U.S. Tariffs on Chinese EVs Are a High-Stakes Gamble
The Biden Administration’s China policy has emerged over time to reveal an approach that is both harsh and diplomatic, combining high tariffs, export control restrictions, and bipartisan attacks on China’s intentions with a return to diplomacy and frequent visits of cabinet members to Beijing who articulate a U.S. China policy that is both self-interested and principled. This dichotomy was apparent this month with the first ever high-level dialogue on AI between U.S. and Chinese officials in Geneva and the announcement on May 14 of significant new tariffs on Chinese goods, including a 100 percent tariff on electric vehicles.
This two-pronged approach is reasonable given the stakes at hand. Moreover, it is revealing that the U.S. seeks dialogue and engagement in areas where it still leads but uses harsher policies in sectors where China already has the upper hand. The U.S. government’s defining principle on China, which Xi Jinping has resisted, is that of competition. This approach starts from the assumption that the U.S. and China are competing in every realm, but that each sector needs a targeted strategy to fit the nature and context of competition. America’s foreign policy toward China can no longer be simplified as “engagement” or “containment.” It depends on the sector. Artificial intelligence, where America still leads, lends itself to engagement and dialogue. On green energy, where China is clearly dominant, the U.S. turns to containment.

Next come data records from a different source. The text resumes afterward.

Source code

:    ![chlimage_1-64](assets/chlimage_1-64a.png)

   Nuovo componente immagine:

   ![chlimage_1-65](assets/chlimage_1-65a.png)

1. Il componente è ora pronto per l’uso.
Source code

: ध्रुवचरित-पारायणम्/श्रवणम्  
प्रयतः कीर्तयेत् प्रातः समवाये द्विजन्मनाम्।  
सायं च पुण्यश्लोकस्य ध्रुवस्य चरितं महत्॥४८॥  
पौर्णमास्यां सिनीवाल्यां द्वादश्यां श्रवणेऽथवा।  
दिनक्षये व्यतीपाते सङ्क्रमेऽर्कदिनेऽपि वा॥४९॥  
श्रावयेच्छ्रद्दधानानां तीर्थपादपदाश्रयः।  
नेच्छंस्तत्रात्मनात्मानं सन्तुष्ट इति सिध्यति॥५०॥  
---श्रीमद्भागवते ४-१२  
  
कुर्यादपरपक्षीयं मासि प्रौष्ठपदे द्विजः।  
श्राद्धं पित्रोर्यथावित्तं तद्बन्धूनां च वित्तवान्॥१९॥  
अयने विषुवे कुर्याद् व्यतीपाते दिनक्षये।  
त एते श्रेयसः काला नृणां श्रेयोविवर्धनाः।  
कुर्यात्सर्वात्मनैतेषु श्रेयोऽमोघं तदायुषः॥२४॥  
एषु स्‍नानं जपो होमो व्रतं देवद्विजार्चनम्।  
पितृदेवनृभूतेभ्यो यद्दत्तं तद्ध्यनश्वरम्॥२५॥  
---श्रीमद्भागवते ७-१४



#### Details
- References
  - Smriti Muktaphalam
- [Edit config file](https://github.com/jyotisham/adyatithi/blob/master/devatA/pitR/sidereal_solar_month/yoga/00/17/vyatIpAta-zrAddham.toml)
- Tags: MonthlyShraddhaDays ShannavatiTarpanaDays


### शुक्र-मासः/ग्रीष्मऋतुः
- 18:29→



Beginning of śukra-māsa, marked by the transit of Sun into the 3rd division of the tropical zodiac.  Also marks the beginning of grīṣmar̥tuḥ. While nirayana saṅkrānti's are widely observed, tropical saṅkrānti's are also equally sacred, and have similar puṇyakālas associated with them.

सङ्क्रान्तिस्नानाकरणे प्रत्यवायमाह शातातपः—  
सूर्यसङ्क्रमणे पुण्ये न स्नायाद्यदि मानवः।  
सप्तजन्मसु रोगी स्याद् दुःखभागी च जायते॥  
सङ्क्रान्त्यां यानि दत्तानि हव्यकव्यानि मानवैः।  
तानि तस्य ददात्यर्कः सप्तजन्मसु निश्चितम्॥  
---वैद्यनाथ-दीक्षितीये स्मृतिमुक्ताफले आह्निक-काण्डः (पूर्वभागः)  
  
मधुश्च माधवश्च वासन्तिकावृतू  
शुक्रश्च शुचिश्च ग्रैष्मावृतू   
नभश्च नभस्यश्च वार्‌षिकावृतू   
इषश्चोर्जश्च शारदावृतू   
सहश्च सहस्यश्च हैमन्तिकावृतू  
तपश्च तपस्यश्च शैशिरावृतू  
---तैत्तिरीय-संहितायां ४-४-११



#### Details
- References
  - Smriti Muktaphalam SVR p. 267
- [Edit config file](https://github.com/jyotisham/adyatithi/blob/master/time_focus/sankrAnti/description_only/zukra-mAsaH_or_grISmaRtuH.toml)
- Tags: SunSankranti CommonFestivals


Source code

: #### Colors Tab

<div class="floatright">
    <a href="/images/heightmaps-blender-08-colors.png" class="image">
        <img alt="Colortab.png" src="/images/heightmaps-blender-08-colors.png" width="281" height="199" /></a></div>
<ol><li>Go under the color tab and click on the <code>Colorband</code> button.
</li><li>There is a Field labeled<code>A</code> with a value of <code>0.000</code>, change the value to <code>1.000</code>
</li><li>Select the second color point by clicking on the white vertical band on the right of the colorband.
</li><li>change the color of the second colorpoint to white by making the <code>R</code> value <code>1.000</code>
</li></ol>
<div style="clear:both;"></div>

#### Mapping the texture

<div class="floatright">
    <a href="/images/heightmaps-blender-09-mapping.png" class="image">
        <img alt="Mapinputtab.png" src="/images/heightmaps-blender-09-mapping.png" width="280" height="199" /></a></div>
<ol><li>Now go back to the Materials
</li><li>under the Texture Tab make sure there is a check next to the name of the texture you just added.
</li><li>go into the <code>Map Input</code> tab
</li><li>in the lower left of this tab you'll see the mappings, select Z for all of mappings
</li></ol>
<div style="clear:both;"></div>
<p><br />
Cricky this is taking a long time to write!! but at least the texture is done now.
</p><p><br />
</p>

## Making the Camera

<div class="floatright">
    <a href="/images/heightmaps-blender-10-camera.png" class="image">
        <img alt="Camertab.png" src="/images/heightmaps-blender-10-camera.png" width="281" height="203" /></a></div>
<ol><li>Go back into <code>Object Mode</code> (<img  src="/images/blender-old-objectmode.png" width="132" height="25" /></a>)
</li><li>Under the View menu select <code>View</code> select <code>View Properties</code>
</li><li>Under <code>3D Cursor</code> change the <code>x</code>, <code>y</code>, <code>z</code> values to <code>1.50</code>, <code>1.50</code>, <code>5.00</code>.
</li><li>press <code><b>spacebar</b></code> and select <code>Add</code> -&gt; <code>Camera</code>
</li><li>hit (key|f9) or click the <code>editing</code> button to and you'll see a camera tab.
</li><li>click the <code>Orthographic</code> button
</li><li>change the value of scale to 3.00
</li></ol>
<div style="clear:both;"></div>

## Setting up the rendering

In the automotive industry, Biden’s high tariffs are intended to shut Chinese cars out of the U.S. market for the foreseeable future. It is a do-or-die moment for the industry, which contributes 3 percent of GDP and employs, directly or indirectly, nearly eight million American workers, many who live in battleground states that will be key to determining the winner of the next presidential election. It’s notable that this sector was once the quintessential area of economic engagement and “win-win” economic cooperation between the two countries. China’s industrial policy long required that foreign automotive companies invest in China only through joint ventures, so that Chinese state-owned enterprises could absorb superior foreign technology and management skills. Companies such as General Motors and Germany’s Volkswagen did very well in China as China’s middle class boomed and hundreds of millions of new drivers bought their first personal vehicles. However, China’s ambitions in the industry were never hidden. Its industrial policy was guided by the long-term goal of producing its own national champions—Chinese brands that could eventually go head-to-head against the foreign brands that were ensconced in China via the joint venture model. In 2009, after many decades of unsuccessful “catching up,” the Chinese government announced a new strategy of leapfrogging over the internal combustion engine technology that western firms dominated to focus on electric vehicles in the hope that Chinese firms could finally become leaders in the industry through mastery of a new technology.